As a real world analogue, if I want to limit use of my car to only say my spouse and I'm confident I can recognize them with 100% accuracy, would there be any additional security benefits to having a password or a token type of device between us?

Sure, if you are kidnapped or passed out, you may not want the attacker to hold up your thumb print, etc. Biometrics can also be copied, faked, etc in many cases. There are also no systems with 100% accuracy, there will always be Type I and Type II errors. A biometric may be enough for a particular system or scenario, but for something like access to the nuclear weapons repository you may want multiple factors.

Perhaps the person with biometric access goes crazy (like General Ripper in Dr. Strangelove). You try to stop him, but he is too strong. While he has you pinned down, you break his security token (something he has); he knocks you out and keeps going, but he can no longer gain access since he needed that second factor.

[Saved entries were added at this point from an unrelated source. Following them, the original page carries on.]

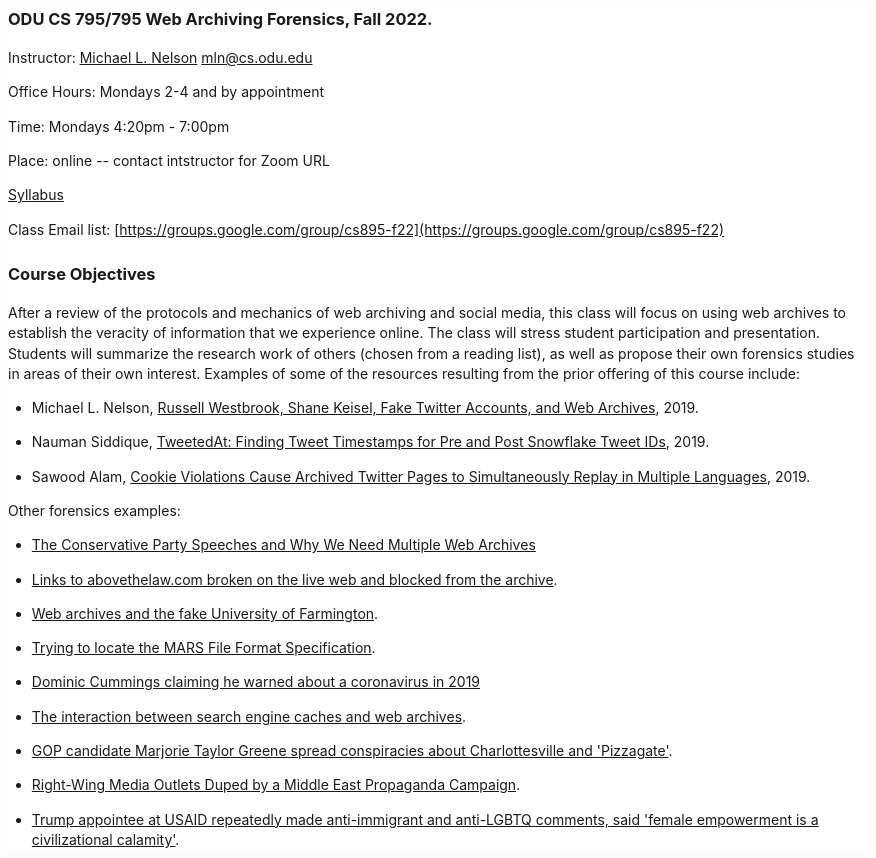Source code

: ### ODU CS 795/795 Web Archiving Forensics, Fall 2022.
Instructor: [Michael L. Nelson](http://www.cs.odu.edu/~mln/) <mln@cs.odu.edu> 

Office Hours: Mondays 2-4 and by appointment

Time: Mondays 4:20pm - 7:00pm

Place: online -- contact intstructor for Zoom URL

[Syllabus](https://raw.githubusercontent.com/phonedude/cs895-f22/master/syllabus.txt)

Class Email list: [https://groups.google.com/group/cs895-f22](https://groups.google.com/group/cs895-f22)

### Course Objectives

After a review of the protocols and mechanics of web archiving and social media, this class will focus on using web archives to establish the veracity of information that we experience online.  The class will stress student participation and presentation.  Students will summarize the research work of others (chosen from a reading list), as well as propose their own forensics studies in areas of their own interest.  Examples of some of the resources resulting from the prior offering of this course include:

* Michael L. Nelson, [Russell Westbrook, Shane Keisel, Fake Twitter Accounts, and Web Archives](https://ws-dl.blogspot.com/2019/04/2019-04-17-russell-westbrook-shane.html), 2019.

* Nauman Siddique, [TweetedAt: Finding Tweet Timestamps for Pre and Post Snowflake Tweet IDs](https://ws-dl.blogspot.com/2019/08/2019-08-03-tweetedat-finding-tweet.html), 2019.

* Sawood Alam, [Cookie Violations Cause Archived Twitter Pages to Simultaneously Replay in Multiple Languages](https://ws-dl.blogspot.com/2019/03/2019-03-18-cookie-violations-cause.html), 2019.

Other forensics examples:

* [The Conservative Party Speeches and Why We Need Multiple Web Archives](https://ws-dl.blogspot.com/2013/11/2013-11-21-conservative-party-speeches.html)

* [Links to abovethelaw.com broken on the live web and blocked from the archive](https://twitter.com/phonedude_mln/status/1229159766154514432). 

* [Web archives and the fake University of Farmington](https://twitter.com/phonedude_mln/status/1092464939040755712).

* [Trying to locate the MARS File Format Specification](https://twitter.com/phonedude_mln/status/1229904580227543045).

* [Dominic Cummings claiming he warned about a coronavirus in 2019](https://twitter.com/jwiechers/status/1264953956758884354)

* [The interaction between search engine caches and web archives](https://ws-dl.blogspot.com/2019/10/2019-10-28-interaction-between-search.html).

* [GOP candidate Marjorie Taylor Greene spread conspiracies about Charlottesville and 'Pizzagate'](https://www.cnn.com/2020/08/25/politics/kfile-marjorie-greene-spread-conspiracies/index.html). 

* [Right-Wing Media Outlets Duped by a Middle East Propaganda Campaign](https://www.thedailybeast.com/right-wing-media-outlets-duped-by-a-middle-east-propaganda-campaign).

* [Trump appointee at USAID repeatedly made anti-immigrant and anti-LGBTQ comments, said 'female empowerment is a civilizational calamity'](https://www.cnn.com/2020/06/29/politics/merritt-corrigan-usaid/index.html).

As a less fantastic example: You need key card access and a biometric scan to enter a facility. You're access is revoked. The biometric system is not network connected and it will be three days before the tech can come to reprogram the unit and remove your access. By taking away your key card, it no longer matter that you have biometric access because you no longer "have" the token.


...security benefits on top of doing a better job at correctly identifying and authenticating users compared to single factor authentication

It's not that it does a better job it's that it does it different ways and increasing the difficulty of forgery.